Roiphe, Anne (Vol. 3)
Last Updated on June 7, 2022, by eNotes Editorial. Word Count: 585
Roiphe, Anne 1935–
Ms. Roiphe is an American novelist writing fiction that probes the condition of modern woman. She is the author of Up the Sandbox! and Long Division.
That Mrs. Roiphe is a natural writer of considerable talent is evident; whether or not she has been abetted by an involved and intelligent editor, she is clearly capable of creating a painfully recognizable human character and carrying that character through a series of realities and fantasies to a logical and resonant conclusion. By the nature of her sex and background—which are those of her protagonist—her novel ["Up the Sandbox"] cannot be the virtuoso feat, the tour de force, of Brian Moore's "I Am Mary Dunne," surely one of the best books ever written in the language by a man from a woman's viewpoint, but in a quiet, unsensational, and eventually gripping way Mrs.

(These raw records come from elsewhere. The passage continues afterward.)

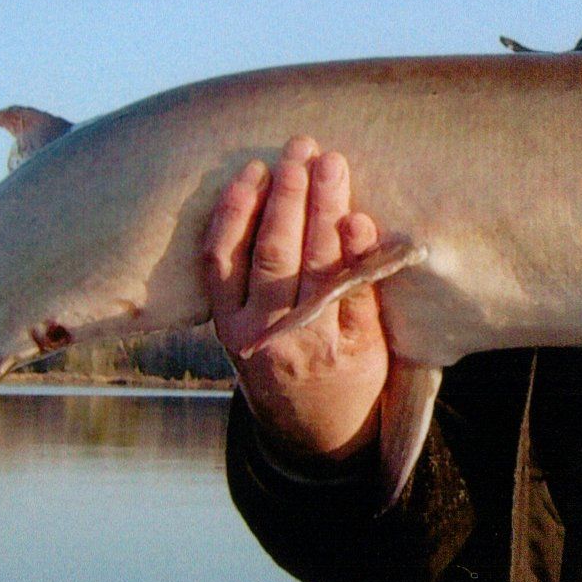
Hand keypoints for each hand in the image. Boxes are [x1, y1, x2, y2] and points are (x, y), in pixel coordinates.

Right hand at [202, 136, 387, 465]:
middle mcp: (265, 333)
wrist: (322, 433)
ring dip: (323, 209)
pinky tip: (359, 220)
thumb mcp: (247, 330)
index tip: (253, 168)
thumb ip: (249, 278)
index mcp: (229, 325)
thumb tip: (266, 194)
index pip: (222, 258)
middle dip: (288, 195)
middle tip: (300, 148)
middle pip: (273, 253)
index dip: (235, 209)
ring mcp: (312, 341)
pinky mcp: (356, 347)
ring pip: (314, 266)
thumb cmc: (284, 361)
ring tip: (331, 165)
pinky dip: (357, 253)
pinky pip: (357, 293)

Roiphe has created a little masterpiece of her own….
With her second novel, Mrs. Roiphe is well on her way to an important statement about the position of women today—a statement all the more weighty for its lack of extremist bias, for the cool naturalism, edged with satire, it employs in treating with reality, and for the even colder questioning to which it subjects our prettiest escapist fantasies.
L. E. Sissman, in The New Yorker, April 17, 1971, pp. 146-47.
[Anne Roiphe] seems to have a rugged belief in marriage, yet she also questions it acutely. And she pays many tributes to imagined freedom. Her characters tug and pull against the restraints of relatives, spouses, children, past and upbringing.
In her excellent first novel, "Digging Out," a young woman resolved at her mother's graveside that she was going to be free of her devouring Jewish family: "The tribe does not take kindly to defection, but now that my mother was going into the ground I could leave them chanting in the temple…. I would become the first American in my family. To be an American one must have no root, no family, perhaps a few hastily covered graves along the freeway."
In "Up the Sandbox!," a wife who's eagerly committed to her husband and small children also hurtles into fantasies of herself as a bridge-bombing revolutionary, or spending a night with Castro, or going to Vietnam. Free in her head but fettered by daily drudgeries, she wants "to be a multiple person, to experience as much as possible." Yet she firmly celebrates motherhood, which appears as the wellspring of her existence. "Sandbox!" has been like a Rorschach test for many readers: Some see a character who yearns for liberation, while others insist that she's afraid of it.
Some of these conflicts spring up in "Long Division," which is smaller in scope than Anne Roiphe's previous novels. It's as though her narrator were pausing to pant, sifting some ashes, shaking out experiences in the breeze….
Disentangling, working loose; the novel is a compressed study of that process, and Anne Roiphe is extremely skilled at the non sequiturs of emotion—the memories or fantasies that set one another off, the chains of uncomfortably free associations. This book doesn't have the range of her first two, perhaps because the remembered husband is too shadowy; just your average brute chosen by a woman with a taste for pain. But the writing is exhilarating throughout; it's the voice of an urban nomad who truly respects the ridiculous.
Nora Sayre, in The New York Times Book Review (© 1972 by The New York Times Company; reprinted by permission), November 5, 1972, pp. 5, 22.